Precautions for applying the right hand rule
When applying the right-hand rule, it should be noted that the object is a straight wire (of course, it can also be used for the energized solenoid), and the speed V and magnetic field B should be perpendicular to the wire, and V and B should also be perpendicular,
The right-hand rule can be used to judge the direction of induced electromotive force. For example, the right-hand generator rule can be used to judge the direction of induced electromotive force of three-phase asynchronous motor rotor.
The reason for the right-hand rule is that electricity, magnetism and quality constitute three dimensions. The right-hand rule represents the electric dimension, magnetic dimension and quality information gradient dimension.
2.2 kw single phase motor in south africa automotive vehicles
Because the induced current in the rotor coil of three-phase asynchronous motor is generated due to the relative movement between the rotor conductor and the magnetic field. The rotor speed of three-phase asynchronous motor will not be synchronized with the rotating magnetic field, let alone exceed the speed of the rotating magnetic field. If the speed of the rotor of the three-phase asynchronous motor is equal to the speed of the rotating magnetic field, there will be no relative movement between the magnetic field and the rotor, and the conductor cannot cut the magnetic line of force. Therefore, there will be no induced electromotive force and current in the rotor coil, and the rotor guide of the three-phase asynchronous motor will not be affected by the electromagnetic force in the magnetic field to make the rotor rotate. Therefore, the rotor rotation speed of three-phase asynchronous motor cannot be the same as that of rotating magnetic field, and is always less than the synchronous speed of rotating magnetic field. However, under special operation mode (such as power generation braking), the rotor speed of three-phase asynchronous motor can be greater than the synchronous speed.
Symmetrical 3-phase winding is connected with symmetrical 3-phase current to generate rotating magnetic field. The magnetic field wire cuts the rotor winding. According to the principle of electromagnetic induction, e and I are generated in the rotor winding. The rotor winding is affected by electromagnetic force in the magnetic field, that is, electromagnetic torque is generated to rotate the rotor, and the rotor outputs mechanical energy to drive the mechanical load to rotate.

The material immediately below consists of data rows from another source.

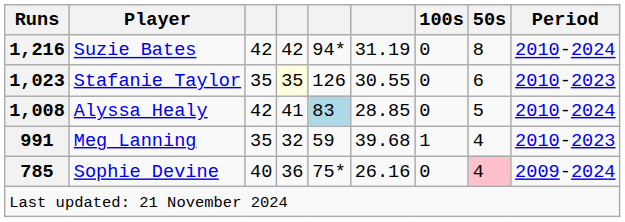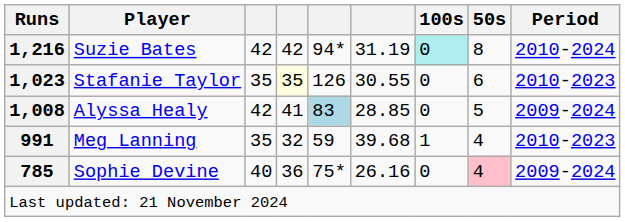Suzie Bates | 100s: no background -> paleturquoise background
Alyssa Healy | Period: 2010-2024 -> 2009-2024
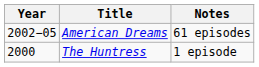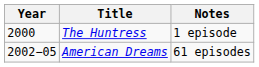rows swapped: The Huntress <-> American Dreams
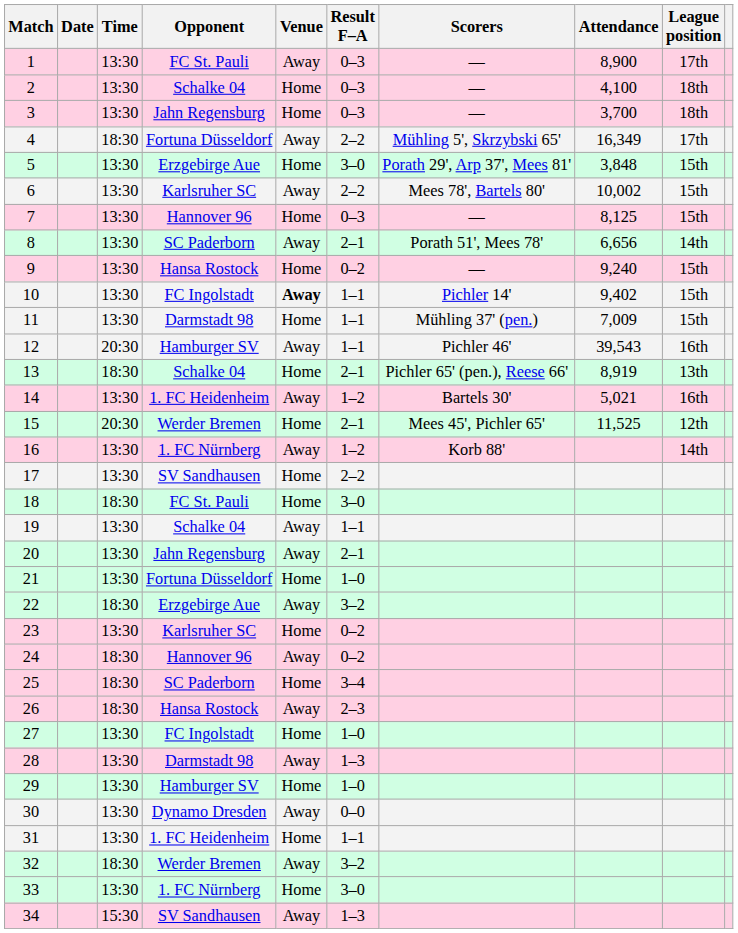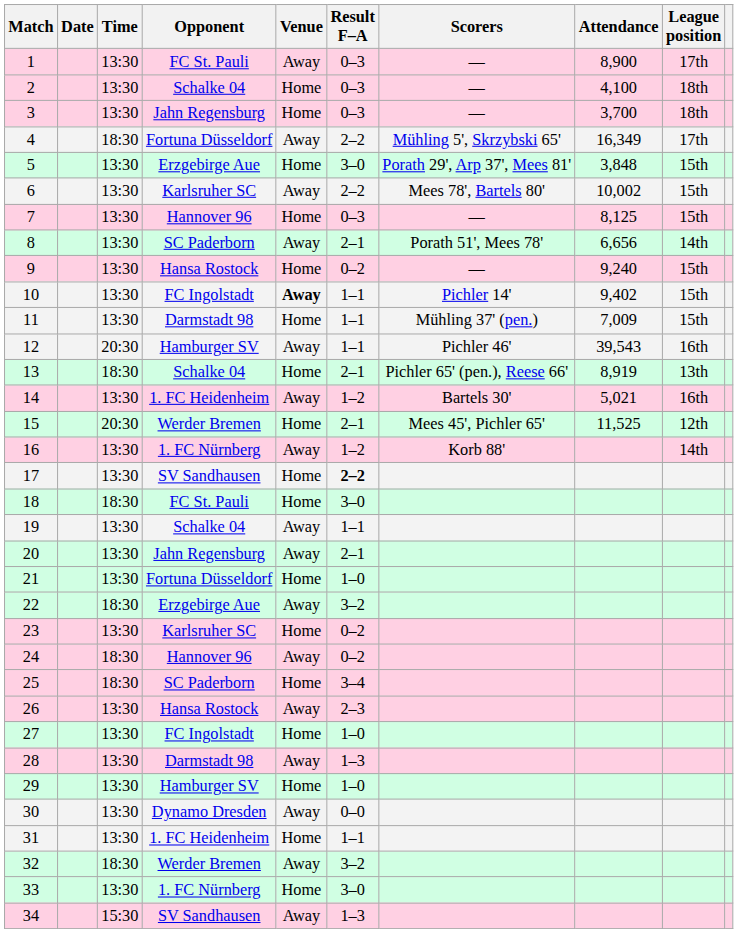17 | Result F–A: normal -> bold
26 | Time: 18:30 -> 13:30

In AC motor, when the stator winding passes through AC current, the armature magnetomotive force is established, which has a great impact on the energy conversion and operation performance of the motor. Therefore, the three-phase AC winding is connected with the three-phase AC to generate the pulsating magnetomotive force, which can be decomposed into the sum of two rotating magnetomotive forces with equal amplitude and opposite speed, so as to establish the sum of forward and reverse magnetic fields in the air gap. These two rotating magnetic fields cut the rotor conductor and generate induced electromotive force and induced current in the rotor conductor respectively.
The current interacts with the magnetic field to produce positive and negative electromagnetic torque. Forward electromagnetic torque attempts to make the rotor rotate forward; The reverse electromagnetic torque attempts to reverse the rotor. The superposition of these two torques is the synthetic torque that drives the motor to rotate.